Es sind Schlagzeilen, die mich immer wieder erschrecken. „Junger Mann stirbt nach Medikamentenverwechslung in Bielefelder Klinik“, titelte Spiegel Online in dieser Woche. Inzwischen wird die Meldung verbreitet, dass der Verstorbene ein Medikament seines Mitpatienten eingenommen hat. Die Verantwortlichen in der Bielefelder Klinik werden mit den Ermittlungsbehörden viel Mühe aufbringen, um die Umstände dieses tragischen Todes aufzuklären.
Mich bewegen solche Meldungen, weil mir immer wieder bewusst wird, wie leichtfertig im Alltag mit Medikamenten umgegangen wird. Dabei wäre der Umgang mit Medikamenten eine Gelegenheit, um die Fachlichkeit professioneller Pflege zu unterstreichen und um auf die Notwendigkeit ausreichender Personalressourcen aufmerksam zu machen.
Hand aufs Herz – in den meisten stationären Settings werden die Medikamente im Nachtdienst gestellt bzw. vorbereitet. Die Kolleginnen und Kollegen sind in den Nachtstunden oft müde, ihnen mangelt es an Konzentration. Dadurch kommt es natürlich eher zu Fehlern. Dazu kommt die Ablenkung durch Patientinnen und Patienten, die den Kontakt in den Nachtstunden suchen, oder durch Rufsignale aus den Patientenzimmern.

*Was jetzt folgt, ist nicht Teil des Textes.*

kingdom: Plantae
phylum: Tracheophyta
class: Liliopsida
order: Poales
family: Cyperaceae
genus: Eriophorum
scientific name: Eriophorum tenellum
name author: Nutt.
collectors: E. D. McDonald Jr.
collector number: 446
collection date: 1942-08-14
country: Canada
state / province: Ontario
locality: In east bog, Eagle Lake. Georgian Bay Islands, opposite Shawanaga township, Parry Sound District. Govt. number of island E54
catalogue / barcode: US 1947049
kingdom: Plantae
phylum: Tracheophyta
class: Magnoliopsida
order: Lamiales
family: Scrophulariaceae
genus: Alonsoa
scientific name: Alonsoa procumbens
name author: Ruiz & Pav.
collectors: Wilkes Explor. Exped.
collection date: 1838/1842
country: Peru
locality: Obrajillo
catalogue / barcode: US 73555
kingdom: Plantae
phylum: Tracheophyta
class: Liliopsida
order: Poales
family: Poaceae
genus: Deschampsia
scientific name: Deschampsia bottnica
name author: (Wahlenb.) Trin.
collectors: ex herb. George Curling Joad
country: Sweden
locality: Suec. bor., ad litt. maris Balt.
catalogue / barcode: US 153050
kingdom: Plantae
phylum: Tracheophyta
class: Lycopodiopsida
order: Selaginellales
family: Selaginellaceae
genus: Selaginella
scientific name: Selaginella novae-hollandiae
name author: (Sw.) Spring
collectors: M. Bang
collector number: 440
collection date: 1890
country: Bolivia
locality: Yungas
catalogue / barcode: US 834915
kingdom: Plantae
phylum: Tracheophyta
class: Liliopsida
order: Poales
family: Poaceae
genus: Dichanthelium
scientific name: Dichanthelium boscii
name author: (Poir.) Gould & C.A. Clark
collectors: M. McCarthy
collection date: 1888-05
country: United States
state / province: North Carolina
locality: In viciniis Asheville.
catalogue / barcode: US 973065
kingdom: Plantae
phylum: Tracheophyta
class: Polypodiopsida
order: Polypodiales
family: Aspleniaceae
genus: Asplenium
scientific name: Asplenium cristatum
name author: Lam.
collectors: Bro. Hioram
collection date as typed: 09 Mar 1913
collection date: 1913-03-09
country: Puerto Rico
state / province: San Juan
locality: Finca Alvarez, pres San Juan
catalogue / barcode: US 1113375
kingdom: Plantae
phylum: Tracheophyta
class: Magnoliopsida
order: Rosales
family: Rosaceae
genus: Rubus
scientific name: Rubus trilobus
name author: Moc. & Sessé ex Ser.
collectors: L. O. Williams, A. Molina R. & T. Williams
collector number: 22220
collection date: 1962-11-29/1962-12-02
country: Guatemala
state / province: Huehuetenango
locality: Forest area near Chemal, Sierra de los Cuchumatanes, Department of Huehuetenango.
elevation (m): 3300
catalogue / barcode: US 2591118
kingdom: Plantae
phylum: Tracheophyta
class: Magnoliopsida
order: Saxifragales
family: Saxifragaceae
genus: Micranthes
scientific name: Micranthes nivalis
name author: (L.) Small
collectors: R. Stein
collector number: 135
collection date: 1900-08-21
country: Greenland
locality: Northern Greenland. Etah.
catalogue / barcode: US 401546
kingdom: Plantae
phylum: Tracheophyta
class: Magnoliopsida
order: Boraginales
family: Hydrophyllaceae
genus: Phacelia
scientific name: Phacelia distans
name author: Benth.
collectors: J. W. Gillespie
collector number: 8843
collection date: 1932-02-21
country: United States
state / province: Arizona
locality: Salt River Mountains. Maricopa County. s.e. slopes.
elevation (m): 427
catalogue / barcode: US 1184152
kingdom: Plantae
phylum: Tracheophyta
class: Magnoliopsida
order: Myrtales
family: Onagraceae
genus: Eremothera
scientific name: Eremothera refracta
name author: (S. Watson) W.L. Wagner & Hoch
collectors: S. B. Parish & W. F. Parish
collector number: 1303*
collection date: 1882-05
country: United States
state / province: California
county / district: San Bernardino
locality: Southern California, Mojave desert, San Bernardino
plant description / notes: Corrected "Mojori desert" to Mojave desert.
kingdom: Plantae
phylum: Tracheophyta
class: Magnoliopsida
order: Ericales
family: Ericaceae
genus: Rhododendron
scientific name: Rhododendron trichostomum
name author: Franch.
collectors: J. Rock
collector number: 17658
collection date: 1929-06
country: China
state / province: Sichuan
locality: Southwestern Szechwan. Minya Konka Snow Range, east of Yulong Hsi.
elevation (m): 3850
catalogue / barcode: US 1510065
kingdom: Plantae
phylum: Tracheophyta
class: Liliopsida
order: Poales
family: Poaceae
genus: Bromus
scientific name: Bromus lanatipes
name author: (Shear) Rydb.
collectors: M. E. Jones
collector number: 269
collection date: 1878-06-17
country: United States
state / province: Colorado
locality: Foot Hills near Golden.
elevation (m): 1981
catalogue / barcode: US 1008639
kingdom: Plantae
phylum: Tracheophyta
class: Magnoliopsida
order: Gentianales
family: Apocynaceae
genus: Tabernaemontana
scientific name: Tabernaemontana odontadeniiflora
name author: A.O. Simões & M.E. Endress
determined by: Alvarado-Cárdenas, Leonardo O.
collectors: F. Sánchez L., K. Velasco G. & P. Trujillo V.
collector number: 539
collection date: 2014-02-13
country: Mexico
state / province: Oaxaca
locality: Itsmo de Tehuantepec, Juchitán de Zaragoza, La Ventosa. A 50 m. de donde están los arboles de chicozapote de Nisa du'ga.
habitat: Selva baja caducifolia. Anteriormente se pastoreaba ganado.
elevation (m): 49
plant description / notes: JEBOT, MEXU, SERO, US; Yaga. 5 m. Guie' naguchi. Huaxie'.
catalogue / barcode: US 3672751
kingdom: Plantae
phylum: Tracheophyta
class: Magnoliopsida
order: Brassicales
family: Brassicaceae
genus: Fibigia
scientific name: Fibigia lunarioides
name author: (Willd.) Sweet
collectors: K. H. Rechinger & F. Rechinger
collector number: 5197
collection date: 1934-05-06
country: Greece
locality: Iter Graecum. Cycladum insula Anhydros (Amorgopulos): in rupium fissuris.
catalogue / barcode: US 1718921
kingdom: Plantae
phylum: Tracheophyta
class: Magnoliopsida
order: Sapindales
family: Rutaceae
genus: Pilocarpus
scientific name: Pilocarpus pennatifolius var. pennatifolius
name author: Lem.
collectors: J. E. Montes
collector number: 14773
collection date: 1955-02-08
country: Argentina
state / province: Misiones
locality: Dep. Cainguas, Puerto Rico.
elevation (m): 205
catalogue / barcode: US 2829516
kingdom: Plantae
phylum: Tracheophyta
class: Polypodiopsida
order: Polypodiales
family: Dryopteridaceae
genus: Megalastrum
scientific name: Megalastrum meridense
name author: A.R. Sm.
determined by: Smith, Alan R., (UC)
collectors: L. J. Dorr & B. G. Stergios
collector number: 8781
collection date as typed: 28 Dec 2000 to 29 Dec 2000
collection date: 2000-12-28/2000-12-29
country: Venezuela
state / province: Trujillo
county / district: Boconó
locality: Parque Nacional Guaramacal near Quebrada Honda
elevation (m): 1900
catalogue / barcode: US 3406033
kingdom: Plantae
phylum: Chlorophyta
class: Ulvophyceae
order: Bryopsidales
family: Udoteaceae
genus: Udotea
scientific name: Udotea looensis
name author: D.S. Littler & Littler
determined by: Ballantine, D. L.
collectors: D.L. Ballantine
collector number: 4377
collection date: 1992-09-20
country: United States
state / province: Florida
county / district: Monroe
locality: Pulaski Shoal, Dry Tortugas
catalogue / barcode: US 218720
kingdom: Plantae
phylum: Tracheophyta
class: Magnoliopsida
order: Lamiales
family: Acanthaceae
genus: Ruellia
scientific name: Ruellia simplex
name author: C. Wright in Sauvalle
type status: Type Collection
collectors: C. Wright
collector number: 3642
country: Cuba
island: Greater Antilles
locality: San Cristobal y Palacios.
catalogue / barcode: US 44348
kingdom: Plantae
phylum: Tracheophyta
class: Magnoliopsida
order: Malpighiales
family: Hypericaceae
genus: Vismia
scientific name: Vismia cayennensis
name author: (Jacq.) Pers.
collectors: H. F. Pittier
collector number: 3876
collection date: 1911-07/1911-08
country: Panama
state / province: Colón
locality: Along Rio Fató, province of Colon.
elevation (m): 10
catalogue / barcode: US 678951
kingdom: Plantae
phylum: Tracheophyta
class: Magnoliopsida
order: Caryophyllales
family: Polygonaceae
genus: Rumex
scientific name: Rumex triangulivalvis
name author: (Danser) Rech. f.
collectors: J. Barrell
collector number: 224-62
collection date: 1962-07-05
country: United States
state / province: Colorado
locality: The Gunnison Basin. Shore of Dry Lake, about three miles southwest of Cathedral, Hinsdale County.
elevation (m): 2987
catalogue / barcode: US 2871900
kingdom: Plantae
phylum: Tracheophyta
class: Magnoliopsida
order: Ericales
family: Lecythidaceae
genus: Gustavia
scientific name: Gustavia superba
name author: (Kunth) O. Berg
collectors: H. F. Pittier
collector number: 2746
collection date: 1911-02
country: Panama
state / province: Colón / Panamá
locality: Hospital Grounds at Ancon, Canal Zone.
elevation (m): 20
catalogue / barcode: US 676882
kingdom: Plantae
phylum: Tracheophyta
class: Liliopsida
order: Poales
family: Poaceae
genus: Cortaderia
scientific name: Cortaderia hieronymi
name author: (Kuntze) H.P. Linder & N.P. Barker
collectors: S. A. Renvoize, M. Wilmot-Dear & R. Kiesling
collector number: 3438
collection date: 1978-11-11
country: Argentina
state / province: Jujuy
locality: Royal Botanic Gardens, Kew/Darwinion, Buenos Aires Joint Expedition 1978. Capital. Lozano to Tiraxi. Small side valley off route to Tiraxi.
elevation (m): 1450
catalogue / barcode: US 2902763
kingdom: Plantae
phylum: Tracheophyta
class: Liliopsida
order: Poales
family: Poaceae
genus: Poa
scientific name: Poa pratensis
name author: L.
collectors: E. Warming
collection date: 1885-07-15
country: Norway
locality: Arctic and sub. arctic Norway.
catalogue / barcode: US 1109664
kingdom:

Unterbrechungen sind ganz normal während des Stellens von Medikamenten.
Dazu kommt, dass die Kolleginnen und Kollegen zum Ende des Nachtdienstes häufig die Tropfen stellen. Sie wollen den Pflegenden im Frühdienst die Arbeit erleichtern. Der Gedanke an die Erleichterung führt dann zur Nachlässigkeit bei der Kontrolle der Medikamente, bevor sie an die Patientinnen und Patienten verabreicht bzw. abgegeben werden. Vieles wird dadurch einfacher, was die Komplexität der täglichen Arbeit reduziert.
Menschlich ist dies alles nachvollziehbar. Es wäre töricht, Bösartigkeit zu unterstellen. Am Umgang mit Medikamenten zeigt sich, dass weder das Stellen noch das Kontrollieren und das Verabreichen als beiläufige Tätigkeit verstanden und getan werden kann. Die Konsequenzen eines möglicherweise leichtfertigen Verhaltens sind einfach zu weitreichend. Menschenleben stehen zur Disposition. Dies zeigt unter anderem das tragische Ereignis von Bielefeld, das beileibe nicht selten geschieht.
Was passiert nach einem solchen Zwischenfall? In dem jeweiligen Setting wird nach Verantwortlichen gesucht. Oder anders formuliert: Ein Schuldiger wird gefunden. Ihr oder ihm drohen arbeitsrechtliche Konsequenzen, die in die Einrichtung hinein Signalwirkung haben. In Bielefeld werden die Verantwortlichen auf jeden Fall strafrechtliche Folgen erwarten. So wird aus einer tüchtigen Kollegin oder einem gutmütigen Kollegen ganz zügig eine Totschlägerin oder ein Totschläger.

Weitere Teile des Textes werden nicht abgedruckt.